SpecGram Vol CLV, No 4 Contents Letters to the Editor

Overheard in the Faculty Lounge

A Letter from the Managing Editor

In the SpecGram faculty lounge the other day, I heard snippets of two conversations which taken together serve as the perfect allegory for all that SpecGram is about.

First:

I might want to learn German some day, but it has weak and strong adjectival inflections. That has got to be the stupidest linguistic innovation ever.

Second:

Uh-ohshould we avoid discussing potentially interdicted “linguistic assets,” too? I know [+DelRel] is legal in Michigan (I’m licensed for it there, at least), but I’m not sure about other states, let alone countries like Singapore. What about transporting short front-vowel raising across state borders?

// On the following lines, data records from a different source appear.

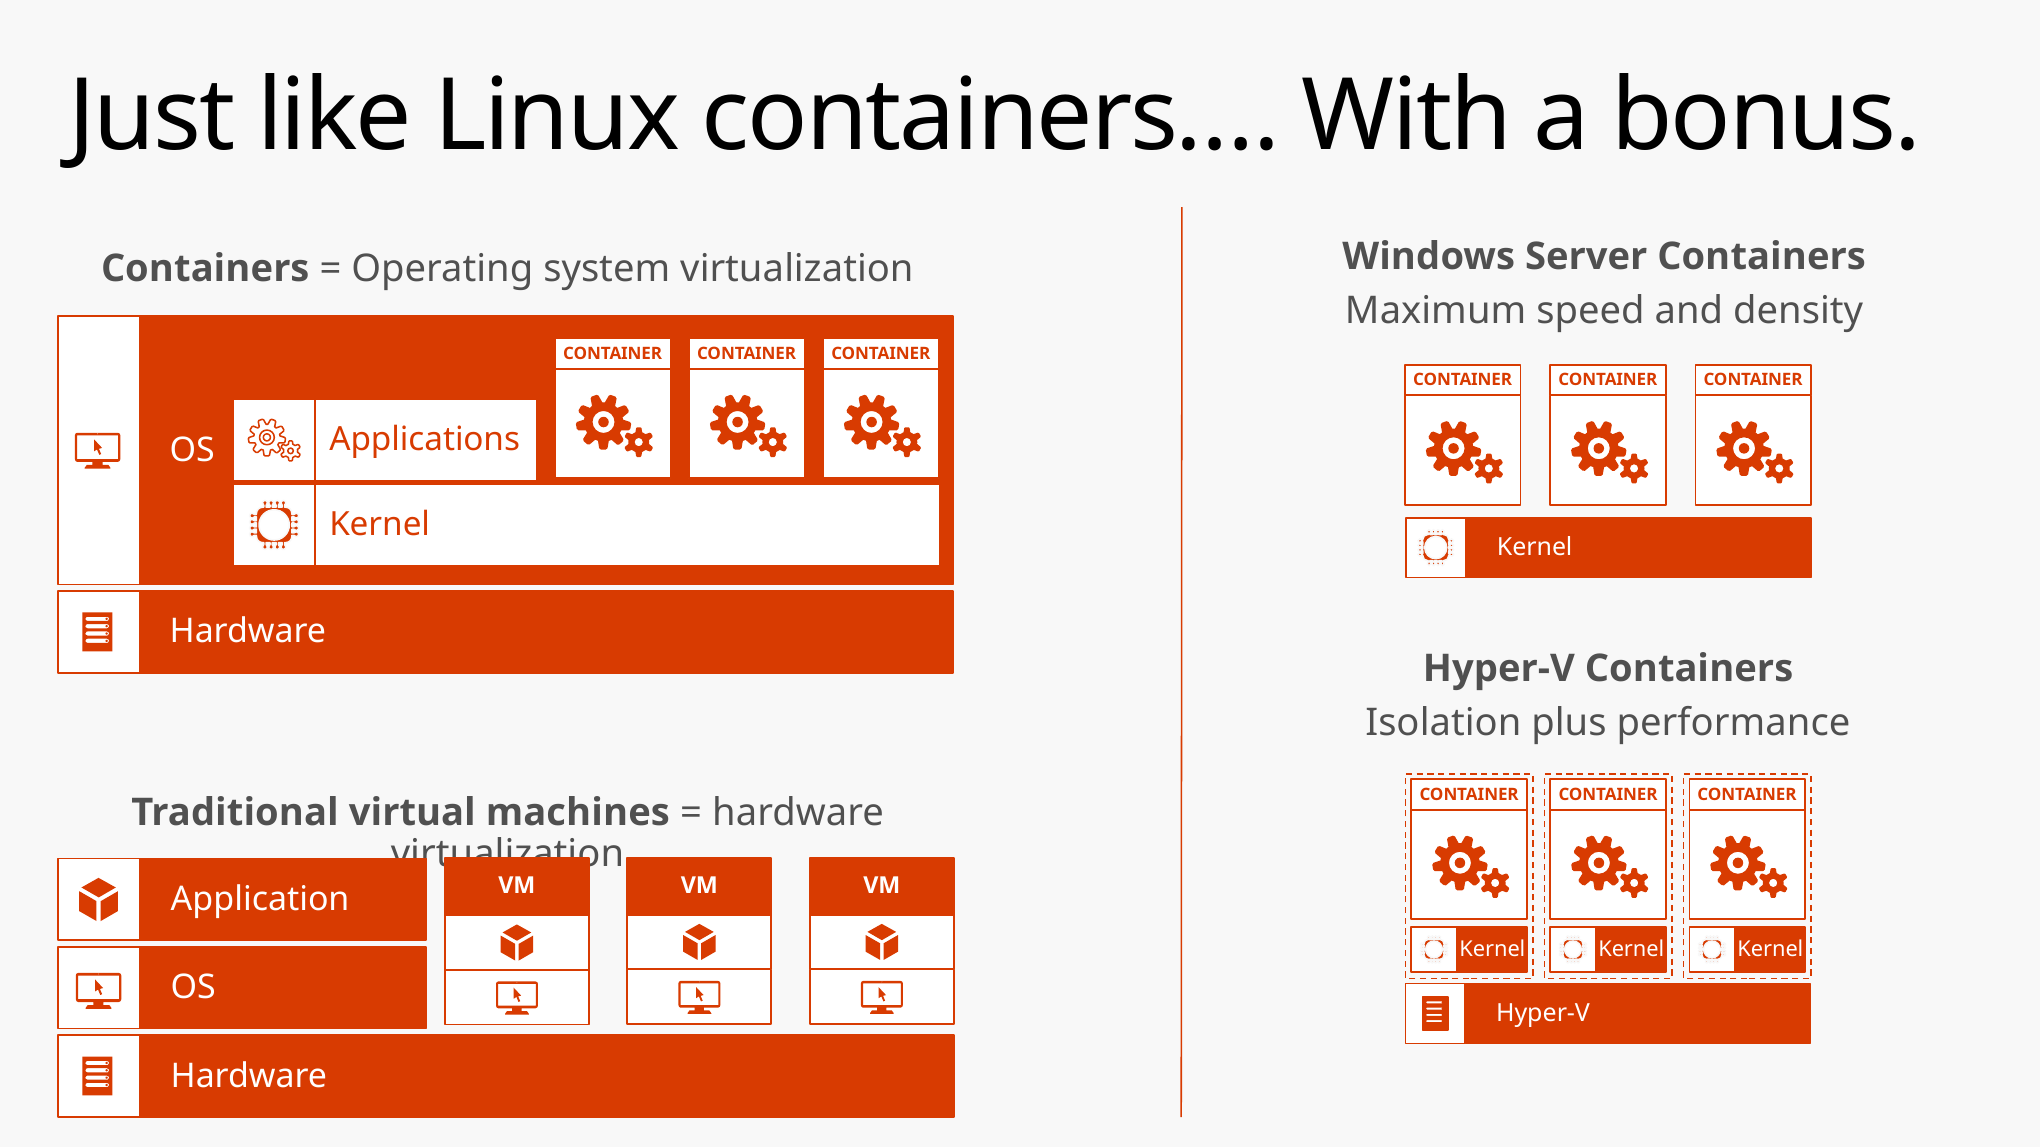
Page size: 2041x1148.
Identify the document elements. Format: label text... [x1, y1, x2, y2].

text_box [232, 483, 316, 566]
text_box Hyper-V Containers Isolation plus performance [1195, 648, 2021, 744]
title Just like Linux containers…. With a bonus. [45, 48, 1996, 199]
text_box Traditional virtual machines = hardware virtualization [20, 792, 995, 899]
text_box Application [141, 858, 427, 941]
text_box Kernel [316, 483, 941, 567]
text_box Containers = Operating system virtualization [20, 248, 995, 315]
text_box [57, 858, 141, 941]
text_box [57, 590, 141, 674]
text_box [444, 857, 955, 1025]
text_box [57, 946, 141, 1029]
text_box OS [141, 315, 954, 585]
text_box Applications [316, 398, 538, 482]
text_box Windows Server Containers Maximum speed and density [1191, 236, 2017, 332]
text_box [822, 338, 939, 479]
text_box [554, 338, 671, 479]
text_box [232, 398, 316, 481]
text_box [688, 338, 805, 479]
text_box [57, 1034, 141, 1118]
text_box Hardware [141, 1034, 955, 1118]
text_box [81, 612, 113, 652]
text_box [74, 432, 121, 469]
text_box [1404, 364, 1812, 578]
text_box Hardware [141, 590, 954, 674]
text_box [57, 315, 141, 585]
text_box OS [141, 946, 427, 1029]
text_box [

It’s all over the place in some of the cities in the North; one of the news crews outside of Detroit caught some people in the act of buying a dime “byeg” right on the street corner.

I’d hate to see the day when the revenoo’ers show up at the SpecGram Christmas Party and confiscate all the soma for old Whitney’s punch recipe. Sure, it reportedly caused some profligate conjugation in the 60s, but we’ve gone almost thirty years without even burning down the building (I’m not counting that incident with the intern trying out [+Combust]; that only took out the coffee room, and one of the senior editors’ marmosets).

Nothing else sums up the esprit de corps, the Zeitgeist, the raison d’être, the Schadenfreude, the saudades, the glasnost, and the ¡ay, caramba! of this grand old institution quite like these eloquent articulations. ¡Viva SpecGram!